A 529 plan, also known as a “qualified tuition program” according to the internal revenue code, is a way to save for college that has some nice tax benefits.
The Internal Revenue Service (IRS) defines a 529 plan as a tool that makes it easier for people to save for educational costs on behalf of a beneficiary, such as a child or a grandchild.
Anyone can make contributions (including parents, grandparents, uncles, aunts, other family members, and even employers) to 529 college savings plans on behalf of the designated beneficiary. With the annual gift tax exemption and lifetime exclusion, taxpayers can often avoid gift tax on those 529 contributions, too.
Contributions are subject to federal income tax, but when it’s time for the money to be used, the withdrawal is tax-free as long as it’s being used by the account owner for the qualified purposes described below.
What are the different types of 529 plans?
There are two types of 529 plans: prepaid tuition plans and education savings plans. (Some but not all are Federal Deposit Insurance Corporation (FDIC)-insured, which means your money is protected by the US government up to a certain amount if the financial institution where you placed your funds defaults.)
Prepaid tuition plans
Prepaid tuition plans let parents and other contributors pay for future college tuition and fees using today’s rates, which are based on the rates at institutions that participate in the plan.
State governments sponsor the majority of prepaid tuition plans, and for many of these state plans, eligibility requires you and/or the beneficiary to be in-state residents in order to participate.
Here’s a quick look at the features of a prepaid tuition plan:
- pays for a future higher education at today’s rates
- can be used on higher education tuition and fees
- sponsored by state governments and higher education institutions
- many plans have state residency requirements
Education savings plans
The second type of 529 plan is the college education savings plans. This investment option isn’t tied to any particular educational institution and can be used for out-of-state schools and are open to out-of-state savers. For example, New York state’s Direct Plan—with Vanguard as the investment manager and Ascensus as the program manager—is available to those who aren’t NY residents, but depending on considerations, someone may still choose to get a plan through the beneficiary’s home state if it offers additional benefits, such as financial aid.
Education savings plans aren’t savings accounts, but rather they’re investment accounts that enable you to save for qualified higher education expenses, including tuition, fees, and room and board. These investment plans can also be used for tuition for elementary or secondary school enrollment (up to $10,000 a year), as well as qualified costs associated with apprenticeship programs registered with the Secretary of Labor’s National Apprenticeships Act. They can also be used for student loan repayments, but up to the $10,000 lifetime limit per beneficiary.
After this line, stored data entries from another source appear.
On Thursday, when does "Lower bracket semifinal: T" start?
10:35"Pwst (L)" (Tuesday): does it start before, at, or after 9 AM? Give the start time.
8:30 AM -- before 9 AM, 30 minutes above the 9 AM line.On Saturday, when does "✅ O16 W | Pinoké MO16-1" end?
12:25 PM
Whether the beneficiary is currently younger like a toddler or older like a college-age individual, someone might choose an age-based investment approach, depending on risk tolerance for more conservative or aggressive investments. With 529s, you can’t invest in individual mutual funds, exchange traded funds (ETFs), or the like; you select investment portfolios, offering a combination of options.
There are tax advantages, too. Earnings from education savings plans are tax-deferred from federal income taxes as long as distributions are used for qualified educational expenses. Many states also do not tax these earnings.
All education savings plans are sponsored by state governments, but many do not have residency requirements, which means you can shop around for the most advantageous plan based on investment objectives.
Here’s a quick look at the features of an education savings plan:
- puts money in investment accounts
- in certain states, can be used on higher education tuition, fees, room and board, and K-12 tuition
- sponsored by state governments
- many plans don’t have state residency requirements
All education savings plans are sponsored by state governments, but many do not have residency requirements, which means you can shop around for the most advantageous plan.
Can I offer a 529 plan as an employee benefit?
Yes, you can offer a 529 plan to your employees as a voluntary benefit to help them pay for college expenses.
In fact, including a 529 plan in your benefits package can be a real bonus when it comes to attracting talent and retaining employees. According to a 2022 survey, 55% of Americans still see the importance of saving for higher education despite current socio-economic conditions. You can choose to only offer your employees the option of contributing to a 529 plan via payroll deductions, or you can also provide a matching contribution limit.
Federal law treats 529 contributions as taxable, as do many states. This means income and payroll taxes apply to employee contributions as well as matching contributions you make to their accounts. However, the majority of states offer some state income tax deduction or credit to employees and/or employers for their 529 contributions.